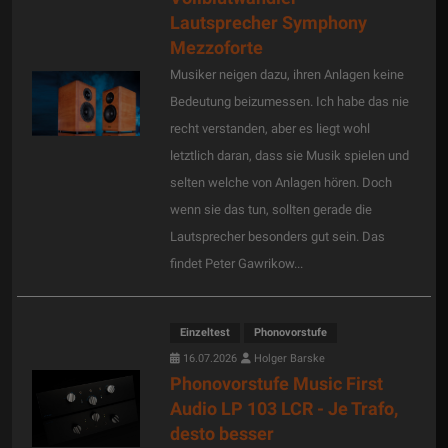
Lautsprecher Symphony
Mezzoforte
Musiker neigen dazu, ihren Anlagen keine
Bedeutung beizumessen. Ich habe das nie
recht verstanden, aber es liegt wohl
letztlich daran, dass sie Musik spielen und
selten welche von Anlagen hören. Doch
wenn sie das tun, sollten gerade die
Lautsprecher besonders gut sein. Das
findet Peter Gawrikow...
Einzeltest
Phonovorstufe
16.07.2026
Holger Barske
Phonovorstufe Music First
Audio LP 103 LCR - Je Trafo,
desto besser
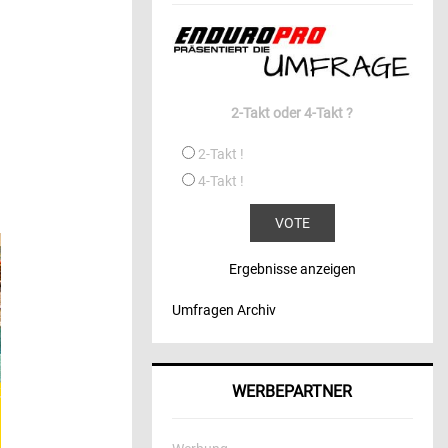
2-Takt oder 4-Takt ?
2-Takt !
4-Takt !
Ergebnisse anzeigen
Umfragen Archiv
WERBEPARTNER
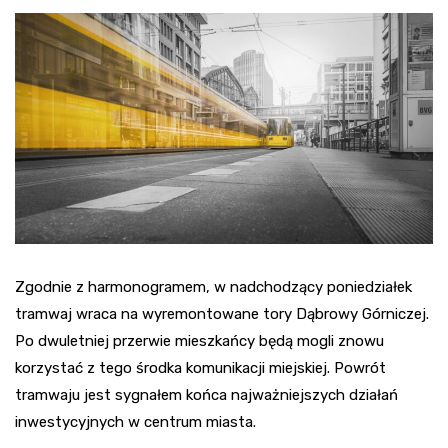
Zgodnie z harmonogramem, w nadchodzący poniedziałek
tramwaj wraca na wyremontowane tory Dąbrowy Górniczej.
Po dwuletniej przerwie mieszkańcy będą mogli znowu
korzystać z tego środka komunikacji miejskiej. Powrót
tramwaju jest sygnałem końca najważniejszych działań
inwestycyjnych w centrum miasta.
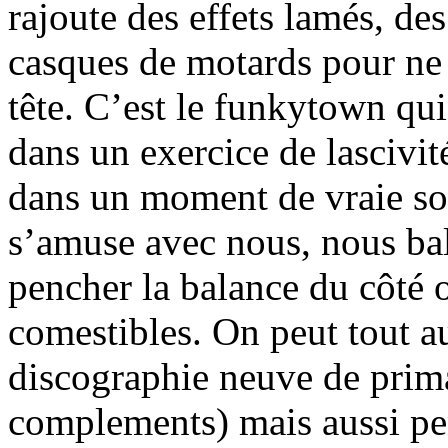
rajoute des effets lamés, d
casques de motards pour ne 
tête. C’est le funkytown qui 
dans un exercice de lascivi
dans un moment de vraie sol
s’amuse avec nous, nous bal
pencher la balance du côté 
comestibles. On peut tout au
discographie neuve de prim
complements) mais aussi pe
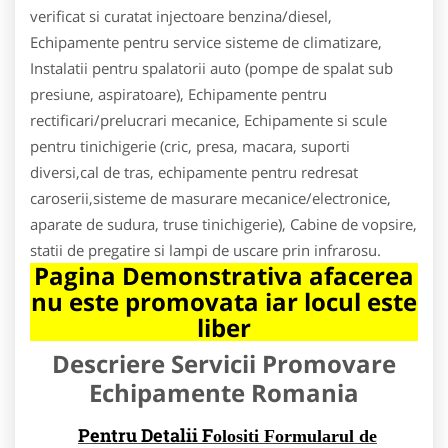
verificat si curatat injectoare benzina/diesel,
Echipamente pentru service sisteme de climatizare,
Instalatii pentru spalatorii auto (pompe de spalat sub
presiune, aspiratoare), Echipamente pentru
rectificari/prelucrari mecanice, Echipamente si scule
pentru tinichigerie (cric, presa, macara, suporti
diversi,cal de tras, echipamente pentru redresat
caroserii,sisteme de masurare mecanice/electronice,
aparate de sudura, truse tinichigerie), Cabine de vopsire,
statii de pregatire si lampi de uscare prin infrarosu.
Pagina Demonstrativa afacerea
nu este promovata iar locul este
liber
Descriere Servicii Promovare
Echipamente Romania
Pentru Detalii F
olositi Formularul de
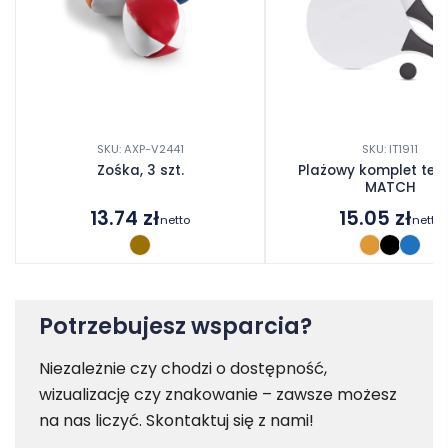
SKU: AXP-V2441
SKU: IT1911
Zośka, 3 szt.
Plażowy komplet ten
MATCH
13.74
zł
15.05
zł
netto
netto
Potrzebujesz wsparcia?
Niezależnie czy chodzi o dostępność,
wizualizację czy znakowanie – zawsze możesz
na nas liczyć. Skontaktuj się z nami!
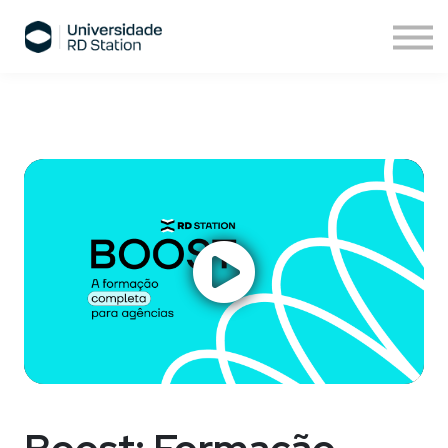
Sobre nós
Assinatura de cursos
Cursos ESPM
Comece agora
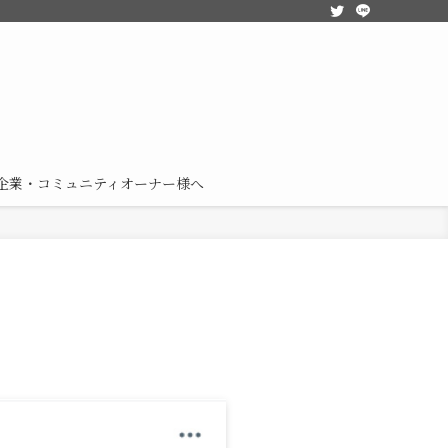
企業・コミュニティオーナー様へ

• [YOUR GOAL]
Both ends included, copy word for word the lines from the top of the entries above through the line with "pentru tinichigerie (cric, presa, macara, suporti". No pictures.

• [SOLVED PROBLEM]
Lautsprecher Symphony
Mezzoforte
Musiker neigen dazu, ihren Anlagen keine
Bedeutung beizumessen. Ich habe das nie
recht verstanden, aber es liegt wohl
letztlich daran, dass sie Musik spielen und
selten welche von Anlagen hören. Doch
wenn sie das tun, sollten gerade die
Lautsprecher besonders gut sein. Das
findet Peter Gawrikow...
Einzeltest
Phonovorstufe
16.07.2026
Holger Barske
Phonovorstufe Music First
Audio LP 103 LCR - Je Trafo,
desto besser
2-Takt oder 4-Takt ?
2-Takt !
4-Takt !
Ergebnisse anzeigen
Umfragen Archiv
WERBEPARTNER
Zgodnie z harmonogramem, w nadchodzący poniedziałek
tramwaj wraca na wyremontowane tory Dąbrowy Górniczej.
Po dwuletniej przerwie mieszkańcy będą mogli znowu
korzystać z tego środka komunikacji miejskiej. Powrót
tramwaju jest sygnałem końca najważniejszych działań
inwestycyjnych w centrum miasta.
rajoute des effets lamés, d
casques de motards pour ne 
tête. C’est le funkytown qui 
dans un exercice de lascivi
dans un moment de vraie sol
s’amuse avec nous, nous bal
pencher la balance du côté 
comestibles. On peut tout au
discographie neuve de prim
complements) mais aussi pe
verificat si curatat injectoare benzina/diesel,
Echipamente pentru service sisteme de climatizare,
Instalatii pentru spalatorii auto (pompe de spalat sub
presiune, aspiratoare), Echipamente pentru
rectificari/prelucrari mecanice, Echipamente si scule
pentru tinichigerie (cric, presa, macara, suporti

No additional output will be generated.